What to robots.txt in wordpress

Discussion in 'White Hat SEO' started by Blueprint, Jan 6, 2010.

  1. Blueprint

    Blueprint BANNED BANNED Jr. VIP Premium Member

    Joined:
    Nov 10, 2009
    Messages:
    286
    Likes Received:
    117
    This is a bit of a noob question and I think I know the answer. Maybe the Christmas break mangled my mind lol

    I've suddenly thought of a potential duplicate content issue I may have on one of my money pages - I have a site indexed in Google and it's a wordpress blog.

    The home page (index) is a "page" in wordpress, however, from the settings the home page is set to default for example the home page is the one that displays at the root:

    http://www.example.com

    Should I enter the http://www.example.com/home/ into the robots.txt to avoid:

    http://www.example.com/home/ being indexed?
     
  2. Blueprint

    Blueprint BANNED BANNED Jr. VIP Premium Member

    Joined:
    Nov 10, 2009
    Messages:
    286
    Likes Received:
    117
    Anyone on this? I know it's not blackhat, but it IS SEO and it's in the whitehat thread?
     
  3. Blueprint

    Blueprint BANNED BANNED Jr. VIP Premium Member

    Joined:
    Nov 10, 2009
    Messages:
    286
    Likes Received:
    117
    Still no one on this? Fascinating...
     
  4. gregstereo

    gregstereo Elite Member

    Joined:
    Oct 5, 2009
    Messages:
    1,834
    Likes Received:
    1,028
    Occupation:
    I'm known to locate certain things from time to ti
    Location:
    Moose Factory, ON
    \plugins\
     
  5. bobandcolh

    bobandcolh Newbie

    Joined:
    Nov 16, 2008
    Messages:
    26
    Likes Received:
    1
    yea maybe, you just tipe file/folder
     
  6. Blueprint

    Blueprint BANNED BANNED Jr. VIP Premium Member

    Joined:
    Nov 10, 2009
    Messages:
    286
    Likes Received:
    117
    i'm not sure what you guys mean, so... you're saying I need to block the plugins folder... okay... what else... i'm asking about the /home/ which is also forwarded to be the index.php page...
     
  7. gregstereo

    gregstereo Elite Member

    Joined:
    Oct 5, 2009
    Messages:
    1,834
    Likes Received:
    1,028
    Occupation:
    I'm known to locate certain things from time to ti
    Location:
    Moose Factory, ON
    I don't know where to start.

* _SUPPLIED RECORDS_:

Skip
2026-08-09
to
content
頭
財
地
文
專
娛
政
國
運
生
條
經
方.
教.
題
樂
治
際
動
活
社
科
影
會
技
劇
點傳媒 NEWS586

* _TASKS TO CARRY OUT_:
A) Please write out the entry again, swapping "content" for "main" and leaving every other line unchanged.
B) Continue the forum thread about robots.txt in WordPress, picking up right after its last post.
The forum thread and the entry come from unrelated sources.

* _ANSWERS TO EACH TASK_:
A)
Skip
2026-08-09
to
main
頭
財
地
文
專
娛
政
國
運
生
條
經
方.
教.
題
樂
治
際
動
活
社
科
影
會
技
劇
點傳媒 NEWS586

B)
    There's been threads about this before, try searching for robots.txt.

    Good luck.
     
  8. porkchop

    porkchop Newbie

    Joined:
    Dec 31, 2009
    Messages:
    3
    Likes Received:
    2
    Occupation:
    I make money online
    Location:
    World Travler
    User-Agent: *
    Allow: /
    Disallow: /secret pages
    Disallow: /out/ hop links to aff sites
    Disallow: /wp-login.php
    Disallow: /wp-register.php
    Disallow: /wp-admin/
    Disallow: /wp-content/
    Disallow: /2009/
    Disallow: /2010/
    Disallow: /2011/
    Disallow: /2012/
    Disallow: /2013/
    Disallow: /2014/
    Disallow: /?s= search url
    Disallow: /privacy-policy/
    Disallow: /tag/
    Disallow: /downloads/
    NoIndex: /secret pages
    NoIndex: /out/
    Noindex: /wp-login.php
    Noindex: /wp-register.php
    Noindex: /wp-admin/
    Noindex: /wp-content/
    Noindex: /2009/
    Noindex: /2010/
    Noindex: /2011/
    Noindex: /2012/
    Noindex: /2013/
    Noindex: /2014/
    Noindex: /?s=
    Noindex: /privacy-policy/
    Noindex: /tag/
    Noindex: /downloads/

    sitemap: http://www.domain-name.com/sitemap.xml

    Some people also think you should block images, but I can go either way.
     
  9. qxygene

    qxygene Newbie

    Joined:
    Mar 27, 2008
    Messages:
    18
    Likes Received:
    4
    # PARTIAL access (Googlebot)
    User-agent: Googlebot
    Disallow: /*?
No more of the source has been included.